Tout le monde est touché…

J’aime particulièrement recevoir des réponses à ce que j’écris.
Il y a quelques jours, j’ai reçu d’une amie française un mail. Elle m’y disait avoir beaucoup apprécié le dernier poème que j’ai publié. Il lui avait inspiré un court texte qui n’est pas une nouvelle mais plutôt son ressenti face aux déchirures que l’on est obligé de connaître lorsque l’on vit. Après discussion, elle est d’accord pour que je le publie. Le voici, donc.
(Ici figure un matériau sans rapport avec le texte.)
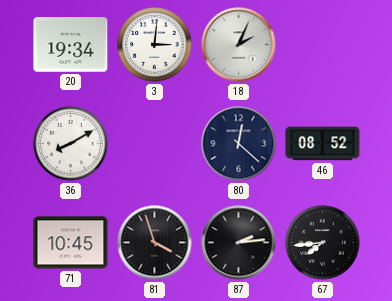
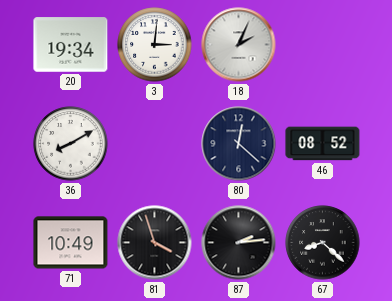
71: 10:45 -> 10:49
67: 7:44 -> 8:22
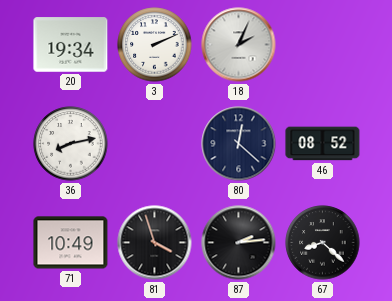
3: 3:01 -> 2:11
36: 8:10 -> 8:13
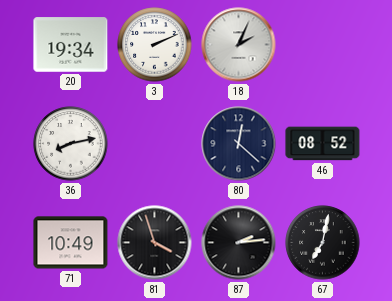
67: 8:22 -> 7:02
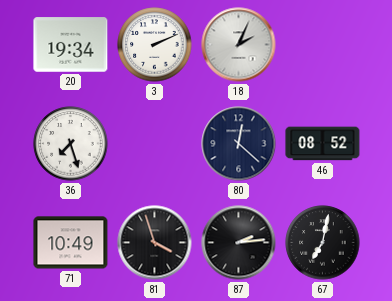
36: 8:13 -> 7:27
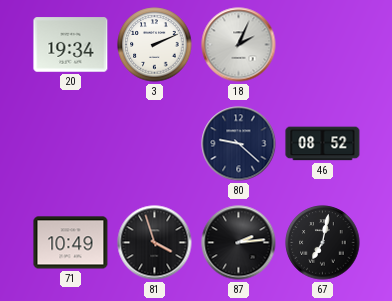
36: 7:27 -> none
80: 12:22 -> 9:22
Une chaleur moite, de légères tentures qui ne masquent qu’en partie les ardents rayons du soleil aoutien, une main qui se tend, une autre qui la joint, deux corps enlacés, fiévreux, frémissants et tendus.
Puis, c’est l’apogée, tout se décontracte, l’atmosphère devient moins pesante, les corps se relâchent. La femme savoure la douce sensation du corps de son compagnon sur le sien ; cette sensation d’accomplissement total de son être lorsqu’il s’effondre sur elle après l’amour.
Moment de somnolence langoureuse. L’homme glisse sur le côté. Distraitement, les mains glissent le long du corps des amants. La jeune femme se lève, retenue un instant par un baiser fugace, auquel elle échappe vite, ne laissant que le souvenir de quelques cheveux sur les doigts qui la retiennent.
Échange de mots.
Le ton monte.

L’après-midi est bien avancée, les rayons du soleil se font plus timides à travers les tentures, l’air devient plus frais, la chaleur qui rendait moites les corps des amants s’est transformée en une tiédeur presque inconfortable.
L’homme, encore nu, se sent frissonner. Il oublie un instant sa chair de poule pour lever les yeux sur la jeune femme qui se rhabille avec hâte. Il se lève, l’attrapant au poignet et lui faisant face. Les mots fusent, aussi fort que la gifle qui brûle la joue de l’amant.
Surpris, il relâche le poignet. Il voit cette femme qu’il aime, ce corps dont il connait chaque millimètre, lui tourner le dos. Cette bouche si souvent baisée, ces lèvres si souvent mordues, prononcer des mots qui semblent être des lames acérées lancées pour lui transpercer le cœur.
Cet autre être que, plus tôt, il avait étreint avec tant de passion, de désir contenu, contrôlé, concentré en un seul but, lui prouver son amour, sans cesse. Cet être-là venait de lui claquer la porte au nez. Pourquoi ? Il n’en sait déjà plus rien.
D’un pas lent, errant, indécis, il se dirige vers la fenêtre, ouvre les tentures.
Dehors, il fait nuit.

Il allume une cigarette et contemple la ville illuminée.
Ailleurs, dans d’autres appartements, dans d’autres lieux, il y a des gens qui s’aiment, d’autres qui se déchirent, certains sont heureux, d’autres en plein vol, et il y a ceux qui, comme lui, viennent de redescendre sur terre.
Soufflant la fumée, il ne peut s’empêcher de penser que tout le monde est touché. Ceux qui n’y sont pour rien peut-être plus que les autres. Et puis, il y a partout des amis qui se déchirent, des amants qui se défont, des êtres qui s’en vont.